アップルが2013年に「iBeacon」をリリースした後、O2Oソリューションとして注目が集まったビーコン。だが、期待に反して小売業では目立った成功例を生み出せなかった。
ビーコンは廉価なBLE(Bluetooth Low Energy)発信機やスマートフォンを使って、位置情報連動サービスを低コストに実現できるのが利点だ。そのため来店客のスマホにセール情報やクーポンを送信するなどの使い方が検討されたが、運用の煩雑さが普及を妨げる要因となった。
最大の課題は(1)壁や天井、商品の陳列棚などに多くのビーコン端末を設置しなければならず、設定と動作確認、電池の残量管理や交換、盗難・紛失対策等のメンテナンスに手間がかかることだ。また(2)来店客にアプリをインストールしてもらう必要があることも障害になった。これは、小売業のみならず観光や娯楽施設など一般消費者をターゲットとする領域では共通の課題となる。
このようにBtoCの利用シーンでは苦戦が続くビーコンだが、最近になって新たな用途で再び脚光を浴びつつある。従業員や機器の所在・動線管理を行う業務効率化の用途だ。スマホを持つ従業員やBLEタグを付けた人・モノの現在位置と動きを可視化したり、動態データを分析して業務効率の改善に役立てるといった使い方である。
仮想のビーコンを空間に配置業務効率化の用途であれば、前記(2)の障害は無くなる。残るは(1)の課題だが、これを解決するソリューションの提供を始めたのがユニアデックスだ。少数のビーコン端末を設置するだけで、その周辺空間に多数の「仮想ビーコン」を配置するというもの。管理画面から一括して設定管理が行えるため、手間をかけずに運用できる。
この仮想ビーコンは、シスコシステムズが今年から国内で提供を始めた「Cisco Beacon Point」を使ったものだ。

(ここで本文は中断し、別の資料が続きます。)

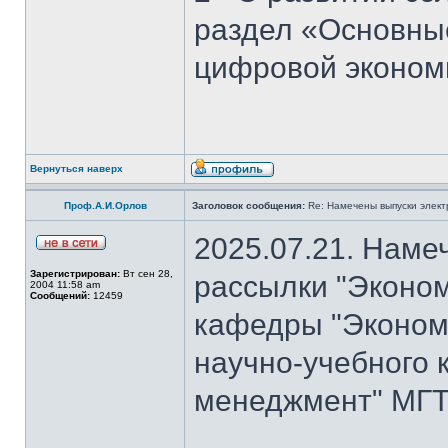
раздел «Основны
цифровой эконом
Вернуться наверх
Проф.А.И.Орлов
Заголовок сообщения:
Re: Намечены выпуски элект
2025.07.21. Наме
Зарегистрирован:
Вт сен 28,
рассылки "Эконом
2004 11:58 am
Сообщений:
12459
кафедры "Экономи
научно-учебного 
менеджмент" МГТ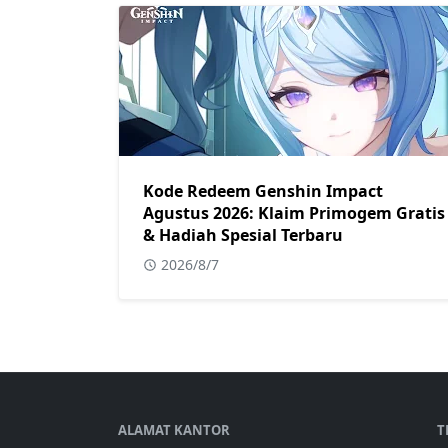
Kode Redeem Genshin Impact
Agustus 2026: Klaim Primogem Gratis
& Hadiah Spesial Terbaru
2026/8/7
ALAMAT KANTOR
T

Cisco Beacon Pointとは無線LANアクセスポイントのような形状の物理デバイスで、ビーム状のBLE電波を生成して、周辺の空間上に仮想ビーコンを配置することができる。天井や壁にBeacon Pointを設置し、インターネットを経由してクラウド上の管理システム「Cisco Beacon Center」に接続すれば、画面上で、施設マップ上の任意の位置に仮想ビーコンを配置したり移動したりすることが可能だ。

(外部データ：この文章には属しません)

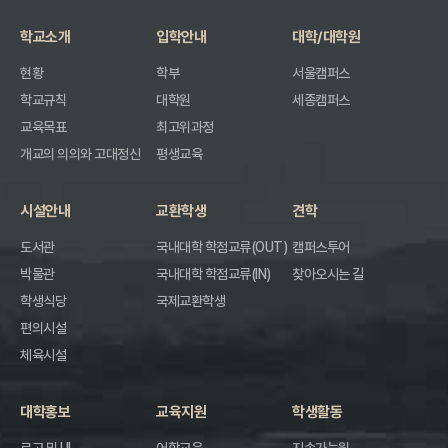
학교소개
입학안내
대학/대학원
현황
학부
서울캠퍼스
학교규칙
대학원
세종캠퍼스
교육목표
최고위과정
개교의 의의와 고대정신
평생교육
시설안내
교환학생
견학
도서관
국내대학 학점교류(OUT)
캠퍼스투어
박물관
국내대학 학점교류(IN)
찾아오시는 길
학생식당
국제교환학생
편의시설
체육시설
대학홍보
교육지원
학생활동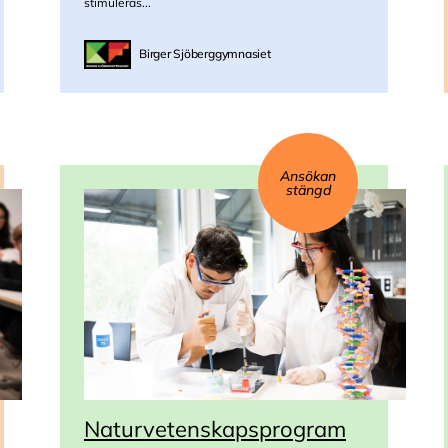
stimuleras...
Birger Sjöberggymnasiet
Ansökan
stängd
Naturvetenskapsprogram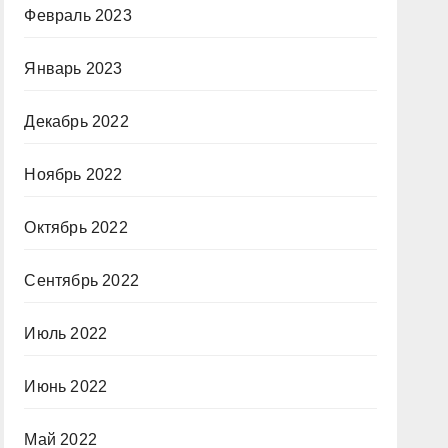
Февраль 2023
Январь 2023
Декабрь 2022
Ноябрь 2022
Октябрь 2022
Сентябрь 2022
Июль 2022
Июнь 2022
Май 2022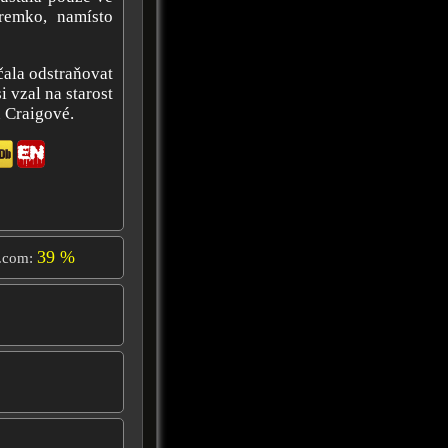
remko, namísto
čala odstraňovat
 vzal na starost
 Craigové.
39 %
.com:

ユニアデックスのネットワークソリューション統括部・次世代技術推進部1課 課長 片澤友浩氏 |
多数の物理ビーコンを設置するのとは異なり、現場での設定や変更作業は不要。加えて、盗難や紛失の心配もなく、電池残量を気にする必要もない。ユニアデックスの片澤友浩氏は「Beacon Pointを取り付けてLANからクラウドにつなげるだけでよい。仮想化することで運用管理の課題が解決できる」と話す。
シスコによれば、Beacon Pointの推奨密度は約230㎡当たり1台で、かなり広範囲に仮想ビーコンを配置することが可能だ。1台で8個の仮想ビーコンを生成することができる。